* **Text provided**:
____

Justice Antonin Scalia’s recent pronouncement that women are not entitled to constitutional protection on grounds of sex has engendered a huge backlash from much of the constitutional establishment. John commented on it here, focusing on originalism, I will focus on the language of the 14th amendment’s Equal Protection Clause.

Justice Scalia’s position rests on a form of historical originalism that regards the collective intentions of the parties who passed the amendment as the best evidence of its scope and meaning. All the pressure at that point was on discrimination on grounds of race, so that it would be difficult, if not impossible to find a single scrap of evidence that indicated sex discrimination was ever a target of the Amendment.

The Justice could strengthen his case by noting, not coincidentally, that the first decision to find that the Equal Protection Clause was the 1971 decision in Reed v. Reed which was decided only seven years after the Civil Rights Act of 1964 banned sex discrimination in employment. There is much to be said for the position that the constitutional determination followed the political Zeitgeist.

Yet, then again, there is a good deal that can be said, at least within limits for the other side of the proposition. The equal protection clause reads quite simply that “no state shall … deny to any person within its jurisdiction the equal protection of the laws.’

There is within that provision absolutely nothing that refers to race as the sole ground of distinction. Indeed many modern cases are prepared to allow all sorts of challenges to legal distinctions between any two groups for any reason. Thus the current law allows partnerships to challenge laws that apply to them but not to corporations, even though the Equal Protection Clause does not contain a syllable about either type of business, neither of which is self-evidently a (natural) person to begin with. So there is certainly some elasticity in the joints of the Clause.

At this point, however, it becomes critical to ask just what kinds of action the Equal Protection Clause covers. The modern defenders of the Clause insist that it extends to two situations. First, that it applies to the federal government, when by its terms it is limited to the states. Second, they assume that “equal protection” is synonymous with “equality of the law”.

____

* **Listed records**:
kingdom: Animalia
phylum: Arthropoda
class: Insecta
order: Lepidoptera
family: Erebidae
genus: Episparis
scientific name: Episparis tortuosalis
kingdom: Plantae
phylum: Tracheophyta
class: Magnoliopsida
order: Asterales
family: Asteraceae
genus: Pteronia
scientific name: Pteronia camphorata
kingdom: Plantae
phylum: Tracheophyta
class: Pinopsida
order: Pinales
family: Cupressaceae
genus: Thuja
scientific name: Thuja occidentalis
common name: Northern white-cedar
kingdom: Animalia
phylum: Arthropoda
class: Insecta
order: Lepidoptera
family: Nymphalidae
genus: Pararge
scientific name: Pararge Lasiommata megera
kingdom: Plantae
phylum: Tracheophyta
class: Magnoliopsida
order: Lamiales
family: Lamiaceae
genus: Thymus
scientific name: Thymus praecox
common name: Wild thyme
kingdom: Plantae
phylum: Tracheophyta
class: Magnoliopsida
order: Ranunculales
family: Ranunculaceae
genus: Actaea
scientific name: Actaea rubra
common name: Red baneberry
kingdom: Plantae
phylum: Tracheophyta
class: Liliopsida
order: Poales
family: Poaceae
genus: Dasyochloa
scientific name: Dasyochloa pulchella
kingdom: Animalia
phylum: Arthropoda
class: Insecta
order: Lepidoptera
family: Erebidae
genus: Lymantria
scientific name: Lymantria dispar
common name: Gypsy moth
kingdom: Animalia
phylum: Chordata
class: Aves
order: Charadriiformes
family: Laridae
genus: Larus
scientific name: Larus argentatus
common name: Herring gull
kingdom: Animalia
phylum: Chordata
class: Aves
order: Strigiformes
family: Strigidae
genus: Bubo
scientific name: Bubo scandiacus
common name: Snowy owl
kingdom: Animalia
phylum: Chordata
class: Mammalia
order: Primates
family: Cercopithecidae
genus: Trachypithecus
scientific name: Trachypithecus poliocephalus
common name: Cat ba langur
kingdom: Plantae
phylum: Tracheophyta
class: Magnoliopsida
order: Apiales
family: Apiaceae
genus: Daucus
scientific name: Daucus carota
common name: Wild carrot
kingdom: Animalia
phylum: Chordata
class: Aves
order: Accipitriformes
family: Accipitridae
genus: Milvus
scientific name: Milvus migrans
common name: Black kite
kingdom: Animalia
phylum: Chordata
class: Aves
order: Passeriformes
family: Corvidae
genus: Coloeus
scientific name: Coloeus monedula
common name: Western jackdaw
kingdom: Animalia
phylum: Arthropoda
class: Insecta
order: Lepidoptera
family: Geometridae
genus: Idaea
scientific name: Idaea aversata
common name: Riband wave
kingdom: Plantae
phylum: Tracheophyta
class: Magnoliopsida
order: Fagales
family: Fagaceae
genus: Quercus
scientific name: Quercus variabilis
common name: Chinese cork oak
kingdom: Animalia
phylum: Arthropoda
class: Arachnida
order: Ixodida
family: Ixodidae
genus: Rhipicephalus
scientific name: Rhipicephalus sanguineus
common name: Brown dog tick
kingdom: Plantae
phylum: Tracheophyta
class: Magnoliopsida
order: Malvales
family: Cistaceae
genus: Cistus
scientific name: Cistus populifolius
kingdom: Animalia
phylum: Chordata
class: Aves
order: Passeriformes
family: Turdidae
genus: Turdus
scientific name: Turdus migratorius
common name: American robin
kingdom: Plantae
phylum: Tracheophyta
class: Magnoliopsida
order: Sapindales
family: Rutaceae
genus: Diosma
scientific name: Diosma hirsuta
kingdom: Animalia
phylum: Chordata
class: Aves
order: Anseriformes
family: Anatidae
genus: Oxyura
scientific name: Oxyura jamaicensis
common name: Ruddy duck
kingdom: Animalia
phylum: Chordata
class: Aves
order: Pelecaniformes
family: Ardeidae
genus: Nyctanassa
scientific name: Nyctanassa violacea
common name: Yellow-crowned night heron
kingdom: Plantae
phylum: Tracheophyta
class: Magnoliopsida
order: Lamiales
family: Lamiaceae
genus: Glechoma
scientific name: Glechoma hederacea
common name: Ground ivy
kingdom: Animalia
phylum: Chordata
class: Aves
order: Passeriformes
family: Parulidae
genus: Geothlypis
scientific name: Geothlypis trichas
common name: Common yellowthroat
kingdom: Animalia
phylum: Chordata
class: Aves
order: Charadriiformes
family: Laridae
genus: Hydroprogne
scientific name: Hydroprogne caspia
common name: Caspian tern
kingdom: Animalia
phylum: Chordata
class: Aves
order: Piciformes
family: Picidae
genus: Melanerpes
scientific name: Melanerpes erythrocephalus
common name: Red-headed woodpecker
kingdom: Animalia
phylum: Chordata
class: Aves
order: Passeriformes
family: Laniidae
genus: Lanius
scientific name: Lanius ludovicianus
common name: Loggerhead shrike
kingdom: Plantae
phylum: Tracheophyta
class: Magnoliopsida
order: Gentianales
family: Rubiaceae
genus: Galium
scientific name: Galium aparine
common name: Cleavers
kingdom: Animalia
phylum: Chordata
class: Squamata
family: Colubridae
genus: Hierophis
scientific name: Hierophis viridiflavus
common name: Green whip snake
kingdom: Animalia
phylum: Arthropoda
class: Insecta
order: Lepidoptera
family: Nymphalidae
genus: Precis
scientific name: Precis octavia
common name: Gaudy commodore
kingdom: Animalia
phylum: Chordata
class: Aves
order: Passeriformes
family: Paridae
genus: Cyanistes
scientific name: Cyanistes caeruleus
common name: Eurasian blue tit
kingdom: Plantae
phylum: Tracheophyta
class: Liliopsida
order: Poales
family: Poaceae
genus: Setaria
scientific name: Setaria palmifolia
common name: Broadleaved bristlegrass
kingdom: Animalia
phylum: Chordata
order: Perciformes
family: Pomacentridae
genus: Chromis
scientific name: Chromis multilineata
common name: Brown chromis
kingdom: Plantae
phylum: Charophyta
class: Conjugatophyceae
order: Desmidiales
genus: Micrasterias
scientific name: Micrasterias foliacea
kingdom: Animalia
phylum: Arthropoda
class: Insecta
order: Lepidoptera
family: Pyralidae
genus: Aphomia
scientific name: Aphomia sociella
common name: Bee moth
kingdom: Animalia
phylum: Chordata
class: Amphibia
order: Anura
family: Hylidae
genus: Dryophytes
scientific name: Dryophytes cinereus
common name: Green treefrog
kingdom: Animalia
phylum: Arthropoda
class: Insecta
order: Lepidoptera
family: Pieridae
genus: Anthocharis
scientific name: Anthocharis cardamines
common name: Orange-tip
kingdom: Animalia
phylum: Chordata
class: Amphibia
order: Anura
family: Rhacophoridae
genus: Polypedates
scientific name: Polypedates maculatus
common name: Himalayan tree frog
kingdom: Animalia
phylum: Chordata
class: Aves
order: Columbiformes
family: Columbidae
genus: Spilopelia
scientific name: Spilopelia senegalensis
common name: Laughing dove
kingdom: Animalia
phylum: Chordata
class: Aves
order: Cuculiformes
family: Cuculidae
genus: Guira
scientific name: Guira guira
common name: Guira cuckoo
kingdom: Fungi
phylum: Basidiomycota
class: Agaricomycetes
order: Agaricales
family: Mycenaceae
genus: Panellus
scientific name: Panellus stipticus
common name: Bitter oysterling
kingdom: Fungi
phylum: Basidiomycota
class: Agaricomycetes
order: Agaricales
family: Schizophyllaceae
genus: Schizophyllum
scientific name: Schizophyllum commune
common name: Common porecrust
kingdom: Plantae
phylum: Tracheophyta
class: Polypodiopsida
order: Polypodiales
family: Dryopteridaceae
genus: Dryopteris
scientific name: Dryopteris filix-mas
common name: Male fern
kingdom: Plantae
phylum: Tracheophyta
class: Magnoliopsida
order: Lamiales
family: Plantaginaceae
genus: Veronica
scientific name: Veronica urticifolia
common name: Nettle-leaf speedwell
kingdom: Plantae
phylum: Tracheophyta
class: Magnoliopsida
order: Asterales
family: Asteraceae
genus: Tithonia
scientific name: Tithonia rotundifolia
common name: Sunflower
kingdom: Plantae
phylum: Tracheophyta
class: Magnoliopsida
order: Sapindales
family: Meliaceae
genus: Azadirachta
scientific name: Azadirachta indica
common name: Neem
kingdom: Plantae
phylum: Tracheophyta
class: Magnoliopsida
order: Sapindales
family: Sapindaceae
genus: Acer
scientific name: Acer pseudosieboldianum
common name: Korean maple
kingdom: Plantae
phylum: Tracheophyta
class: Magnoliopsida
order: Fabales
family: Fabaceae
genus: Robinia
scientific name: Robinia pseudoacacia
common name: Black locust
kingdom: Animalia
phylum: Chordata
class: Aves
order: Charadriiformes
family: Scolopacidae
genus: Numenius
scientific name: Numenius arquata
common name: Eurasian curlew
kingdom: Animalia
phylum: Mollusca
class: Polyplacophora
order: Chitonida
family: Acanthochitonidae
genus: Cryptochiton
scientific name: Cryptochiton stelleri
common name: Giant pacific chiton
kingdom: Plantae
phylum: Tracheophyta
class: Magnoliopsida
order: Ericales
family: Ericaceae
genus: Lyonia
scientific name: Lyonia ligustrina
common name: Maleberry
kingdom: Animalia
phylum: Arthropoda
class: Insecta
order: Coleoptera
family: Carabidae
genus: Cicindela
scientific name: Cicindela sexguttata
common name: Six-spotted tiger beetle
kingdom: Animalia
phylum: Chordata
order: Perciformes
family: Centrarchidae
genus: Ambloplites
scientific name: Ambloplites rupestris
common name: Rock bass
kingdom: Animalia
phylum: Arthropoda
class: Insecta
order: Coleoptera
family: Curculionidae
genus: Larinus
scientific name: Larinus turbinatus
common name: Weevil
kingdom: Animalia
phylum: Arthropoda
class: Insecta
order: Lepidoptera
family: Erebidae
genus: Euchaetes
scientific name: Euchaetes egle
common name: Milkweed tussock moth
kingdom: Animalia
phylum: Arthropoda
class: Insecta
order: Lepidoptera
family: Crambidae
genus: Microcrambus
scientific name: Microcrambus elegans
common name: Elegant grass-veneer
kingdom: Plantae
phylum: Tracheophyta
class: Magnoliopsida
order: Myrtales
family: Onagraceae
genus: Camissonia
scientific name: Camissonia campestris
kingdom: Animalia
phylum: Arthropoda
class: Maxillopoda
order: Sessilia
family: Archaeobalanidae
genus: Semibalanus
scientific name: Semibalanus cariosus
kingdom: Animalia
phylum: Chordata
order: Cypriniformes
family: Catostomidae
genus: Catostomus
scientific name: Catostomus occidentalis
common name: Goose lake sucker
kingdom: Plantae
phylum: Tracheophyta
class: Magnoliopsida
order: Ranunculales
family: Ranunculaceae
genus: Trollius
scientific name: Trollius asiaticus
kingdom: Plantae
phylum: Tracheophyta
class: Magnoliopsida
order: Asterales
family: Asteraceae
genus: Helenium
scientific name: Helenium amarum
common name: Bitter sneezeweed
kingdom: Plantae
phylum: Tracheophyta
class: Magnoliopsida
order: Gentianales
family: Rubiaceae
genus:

____

* **Your tasks**:
A – Summarize the passage on the Equal Protection Clause in two sentences.
B – In the passage on the Equal Protection Clause, what type of business does current law allow to challenge laws that apply to it but not to corporations?
C – Write the next paragraph of the passage on the Equal Protection Clause, starting after its final sentence.

* **Answers below**:
A – Justice Scalia's view that women lack constitutional protection on grounds of sex rests on historical originalism, since the amendment's framers were focused on race discrimination, and Reed v. Reed was decided in 1971, only seven years after the Civil Rights Act of 1964 banned sex discrimination in employment. Against this, the Clause's wording refers to "any person" and says nothing that limits it to race, though its modern defenders extend it to the federal government and treat "equal protection" as meaning "equality of the law."

B – Partnerships.

C –
The first of these assertions comes out of the racial desegregation case of Bolling v. Sharp, where the point was just asserted and not argued for. Justice Scalia should have to dissent from that view, and for good textual reasons.

The second point is more subtle. The Equal Protection Clause has to be read in context of both the Privileges or Immunities Clause and the Due Process Clause of the Fourteenth Amendment. In general, I believe that it was meant to cover equality of treatment under the criminal law, so that black defendants could not be treated, for example, more harshly than white ones. So confined to the criminal processes, the extension of equal protection on grounds of sex makes sense, both ways. Neither women nor men should be subject to conviction by a preponderance of evidence if the other group is not.

So in a sense the difficulty is this: Justice Scalia is wrong if the clause is limited to the cases that it was intended to cover. But the modern feminists are wrong if they think that the Clause has sufficient bite that it can force, for example, the state of Virginia to integrate by sex its military academy, as Justice Ruth Ginsburg held in United States v. Virginia in 1996.

There is a real moral here. Originalism may be a fine judicial philosophy but it requires a great attention to detail that in this instance was supplied neither by Justice Scalia on the one hand or his numerous constitutional critics on the other.